### [Problem requirements]
A verbatim copy of the data below is the required output.

### [Information supplied]

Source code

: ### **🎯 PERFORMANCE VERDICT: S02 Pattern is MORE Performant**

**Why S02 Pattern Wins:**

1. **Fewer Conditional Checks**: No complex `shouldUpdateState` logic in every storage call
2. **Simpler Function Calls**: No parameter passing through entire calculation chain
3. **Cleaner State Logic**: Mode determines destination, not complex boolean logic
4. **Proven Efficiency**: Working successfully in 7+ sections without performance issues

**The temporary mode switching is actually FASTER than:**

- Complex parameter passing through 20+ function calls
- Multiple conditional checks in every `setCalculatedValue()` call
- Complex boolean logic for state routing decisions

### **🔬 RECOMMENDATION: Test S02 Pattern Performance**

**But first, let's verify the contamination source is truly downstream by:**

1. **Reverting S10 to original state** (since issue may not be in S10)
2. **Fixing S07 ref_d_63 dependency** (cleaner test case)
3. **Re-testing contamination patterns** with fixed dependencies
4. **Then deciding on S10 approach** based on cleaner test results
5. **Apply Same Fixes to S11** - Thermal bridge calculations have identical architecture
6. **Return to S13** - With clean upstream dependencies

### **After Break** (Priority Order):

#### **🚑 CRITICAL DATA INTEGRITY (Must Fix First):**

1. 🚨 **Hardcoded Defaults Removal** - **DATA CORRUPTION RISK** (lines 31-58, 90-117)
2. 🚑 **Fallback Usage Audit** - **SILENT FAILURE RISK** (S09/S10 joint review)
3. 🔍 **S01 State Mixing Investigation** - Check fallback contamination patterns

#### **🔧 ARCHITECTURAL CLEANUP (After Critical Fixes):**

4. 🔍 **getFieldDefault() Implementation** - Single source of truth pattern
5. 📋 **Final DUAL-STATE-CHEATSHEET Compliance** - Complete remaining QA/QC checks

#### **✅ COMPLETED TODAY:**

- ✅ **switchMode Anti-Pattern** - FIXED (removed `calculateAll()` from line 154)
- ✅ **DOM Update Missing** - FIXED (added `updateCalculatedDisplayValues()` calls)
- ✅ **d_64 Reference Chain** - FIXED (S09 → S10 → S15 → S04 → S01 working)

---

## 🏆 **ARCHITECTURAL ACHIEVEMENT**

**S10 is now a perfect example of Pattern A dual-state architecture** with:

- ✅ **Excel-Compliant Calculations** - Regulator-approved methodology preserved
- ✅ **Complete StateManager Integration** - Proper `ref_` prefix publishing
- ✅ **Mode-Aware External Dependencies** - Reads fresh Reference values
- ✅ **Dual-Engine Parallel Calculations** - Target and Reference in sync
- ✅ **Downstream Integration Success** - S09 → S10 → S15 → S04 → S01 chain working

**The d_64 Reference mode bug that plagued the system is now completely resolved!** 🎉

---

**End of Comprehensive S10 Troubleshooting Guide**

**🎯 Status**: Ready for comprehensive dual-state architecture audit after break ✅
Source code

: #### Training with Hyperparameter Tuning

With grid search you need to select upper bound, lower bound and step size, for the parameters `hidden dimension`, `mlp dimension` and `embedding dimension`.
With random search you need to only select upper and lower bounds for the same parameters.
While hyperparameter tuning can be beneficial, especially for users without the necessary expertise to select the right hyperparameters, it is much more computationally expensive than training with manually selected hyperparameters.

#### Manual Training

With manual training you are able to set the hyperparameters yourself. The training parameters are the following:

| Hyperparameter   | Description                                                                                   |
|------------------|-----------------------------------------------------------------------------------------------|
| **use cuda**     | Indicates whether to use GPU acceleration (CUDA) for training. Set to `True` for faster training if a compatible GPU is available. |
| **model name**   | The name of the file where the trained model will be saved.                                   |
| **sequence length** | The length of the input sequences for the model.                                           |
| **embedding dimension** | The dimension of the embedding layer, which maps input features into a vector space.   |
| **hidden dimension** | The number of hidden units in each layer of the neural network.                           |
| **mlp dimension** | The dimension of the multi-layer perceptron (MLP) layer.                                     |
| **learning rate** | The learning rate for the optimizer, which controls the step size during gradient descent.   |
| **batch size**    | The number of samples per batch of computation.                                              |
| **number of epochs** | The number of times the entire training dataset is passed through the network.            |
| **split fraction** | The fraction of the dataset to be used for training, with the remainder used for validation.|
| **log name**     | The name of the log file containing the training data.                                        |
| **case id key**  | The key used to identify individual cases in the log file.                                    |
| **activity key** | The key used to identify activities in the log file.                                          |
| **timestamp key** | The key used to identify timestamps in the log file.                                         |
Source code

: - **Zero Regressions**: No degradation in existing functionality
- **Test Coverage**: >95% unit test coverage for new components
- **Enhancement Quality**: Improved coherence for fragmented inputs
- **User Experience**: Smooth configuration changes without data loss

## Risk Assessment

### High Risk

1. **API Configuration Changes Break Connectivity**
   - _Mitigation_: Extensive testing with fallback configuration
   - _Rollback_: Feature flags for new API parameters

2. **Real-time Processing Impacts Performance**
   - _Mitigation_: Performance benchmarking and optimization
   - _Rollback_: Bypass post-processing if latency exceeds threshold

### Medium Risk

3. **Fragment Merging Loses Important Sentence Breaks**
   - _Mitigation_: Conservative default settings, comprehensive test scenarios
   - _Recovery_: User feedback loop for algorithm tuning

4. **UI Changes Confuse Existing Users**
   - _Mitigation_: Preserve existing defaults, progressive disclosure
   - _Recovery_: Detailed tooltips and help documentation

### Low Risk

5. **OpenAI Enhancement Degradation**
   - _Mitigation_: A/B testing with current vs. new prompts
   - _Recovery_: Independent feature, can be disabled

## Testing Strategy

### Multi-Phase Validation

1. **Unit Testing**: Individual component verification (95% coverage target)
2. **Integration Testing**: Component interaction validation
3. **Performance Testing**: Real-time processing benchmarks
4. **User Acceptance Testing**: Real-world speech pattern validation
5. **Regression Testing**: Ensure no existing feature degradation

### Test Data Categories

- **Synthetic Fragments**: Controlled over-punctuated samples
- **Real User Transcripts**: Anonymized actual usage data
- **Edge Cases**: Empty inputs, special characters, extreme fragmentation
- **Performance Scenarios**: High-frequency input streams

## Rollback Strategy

### [Task solution]
Source code

: ### **🎯 PERFORMANCE VERDICT: S02 Pattern is MORE Performant**

**Why S02 Pattern Wins:**

1. **Fewer Conditional Checks**: No complex `shouldUpdateState` logic in every storage call
2. **Simpler Function Calls**: No parameter passing through entire calculation chain
3. **Cleaner State Logic**: Mode determines destination, not complex boolean logic
4. **Proven Efficiency**: Working successfully in 7+ sections without performance issues

**The temporary mode switching is actually FASTER than:**

- Complex parameter passing through 20+ function calls
- Multiple conditional checks in every `setCalculatedValue()` call
- Complex boolean logic for state routing decisions

### **🔬 RECOMMENDATION: Test S02 Pattern Performance**

**But first, let's verify the contamination source is truly downstream by:**

1. **Reverting S10 to original state** (since issue may not be in S10)
2. **Fixing S07 ref_d_63 dependency** (cleaner test case)
3. **Re-testing contamination patterns** with fixed dependencies
4. **Then deciding on S10 approach** based on cleaner test results
5. **Apply Same Fixes to S11** - Thermal bridge calculations have identical architecture
6. **Return to S13** - With clean upstream dependencies

### **After Break** (Priority Order):

#### **🚑 CRITICAL DATA INTEGRITY (Must Fix First):**

1. 🚨 **Hardcoded Defaults Removal** - **DATA CORRUPTION RISK** (lines 31-58, 90-117)
2. 🚑 **Fallback Usage Audit** - **SILENT FAILURE RISK** (S09/S10 joint review)
3. 🔍 **S01 State Mixing Investigation** - Check fallback contamination patterns

#### **🔧 ARCHITECTURAL CLEANUP (After Critical Fixes):**

4. 🔍 **getFieldDefault() Implementation** - Single source of truth pattern
5. 📋 **Final DUAL-STATE-CHEATSHEET Compliance** - Complete remaining QA/QC checks

#### **✅ COMPLETED TODAY:**

- ✅ **switchMode Anti-Pattern** - FIXED (removed `calculateAll()` from line 154)
- ✅ **DOM Update Missing** - FIXED (added `updateCalculatedDisplayValues()` calls)
- ✅ **d_64 Reference Chain** - FIXED (S09 → S10 → S15 → S04 → S01 working)

---

## 🏆 **ARCHITECTURAL ACHIEVEMENT**

**S10 is now a perfect example of Pattern A dual-state architecture** with:

- ✅ **Excel-Compliant Calculations** - Regulator-approved methodology preserved
- ✅ **Complete StateManager Integration** - Proper `ref_` prefix publishing
- ✅ **Mode-Aware External Dependencies** - Reads fresh Reference values
- ✅ **Dual-Engine Parallel Calculations** - Target and Reference in sync
- ✅ **Downstream Integration Success** - S09 → S10 → S15 → S04 → S01 chain working

**The d_64 Reference mode bug that plagued the system is now completely resolved!** 🎉

---

**End of Comprehensive S10 Troubleshooting Guide**

**🎯 Status**: Ready for comprehensive dual-state architecture audit after break ✅
Source code

: #### Training with Hyperparameter Tuning

With grid search you need to select upper bound, lower bound and step size, for the parameters `hidden dimension`, `mlp dimension` and `embedding dimension`.
With random search you need to only select upper and lower bounds for the same parameters.
While hyperparameter tuning can be beneficial, especially for users without the necessary expertise to select the right hyperparameters, it is much more computationally expensive than training with manually selected hyperparameters.

#### Manual Training

With manual training you are able to set the hyperparameters yourself. The training parameters are the following:

| Hyperparameter   | Description                                                                                   |
|------------------|-----------------------------------------------------------------------------------------------|
| **use cuda**     | Indicates whether to use GPU acceleration (CUDA) for training. Set to `True` for faster training if a compatible GPU is available. |
| **model name**   | The name of the file where the trained model will be saved.                                   |
| **sequence length** | The length of the input sequences for the model.                                           |
| **embedding dimension** | The dimension of the embedding layer, which maps input features into a vector space.   |
| **hidden dimension** | The number of hidden units in each layer of the neural network.                           |
| **mlp dimension** | The dimension of the multi-layer perceptron (MLP) layer.                                     |
| **learning rate** | The learning rate for the optimizer, which controls the step size during gradient descent.   |
| **batch size**    | The number of samples per batch of computation.                                              |
| **number of epochs** | The number of times the entire training dataset is passed through the network.            |
| **split fraction** | The fraction of the dataset to be used for training, with the remainder used for validation.|
| **log name**     | The name of the log file containing the training data.                                        |
| **case id key**  | The key used to identify individual cases in the log file.                                    |
| **activity key** | The key used to identify activities in the log file.                                          |
| **timestamp key** | The key used to identify timestamps in the log file.                                         |
Source code

: - **Zero Regressions**: No degradation in existing functionality
- **Test Coverage**: >95% unit test coverage for new components
- **Enhancement Quality**: Improved coherence for fragmented inputs
- **User Experience**: Smooth configuration changes without data loss

## Risk Assessment

### High Risk

1. **API Configuration Changes Break Connectivity**
   - _Mitigation_: Extensive testing with fallback configuration
   - _Rollback_: Feature flags for new API parameters

2. **Real-time Processing Impacts Performance**
   - _Mitigation_: Performance benchmarking and optimization
   - _Rollback_: Bypass post-processing if latency exceeds threshold

### Medium Risk

3. **Fragment Merging Loses Important Sentence Breaks**
   - _Mitigation_: Conservative default settings, comprehensive test scenarios
   - _Recovery_: User feedback loop for algorithm tuning

4. **UI Changes Confuse Existing Users**
   - _Mitigation_: Preserve existing defaults, progressive disclosure
   - _Recovery_: Detailed tooltips and help documentation

### Low Risk

5. **OpenAI Enhancement Degradation**
   - _Mitigation_: A/B testing with current vs. new prompts
   - _Recovery_: Independent feature, can be disabled

## Testing Strategy

### Multi-Phase Validation

1. **Unit Testing**: Individual component verification (95% coverage target)
2. **Integration Testing**: Component interaction validation
3. **Performance Testing**: Real-time processing benchmarks
4. **User Acceptance Testing**: Real-world speech pattern validation
5. **Regression Testing**: Ensure no existing feature degradation

### Test Data Categories

- **Synthetic Fragments**: Controlled over-punctuated samples
- **Real User Transcripts**: Anonymized actual usage data
- **Edge Cases**: Empty inputs, special characters, extreme fragmentation
- **Performance Scenarios**: High-frequency input streams

## Rollback Strategy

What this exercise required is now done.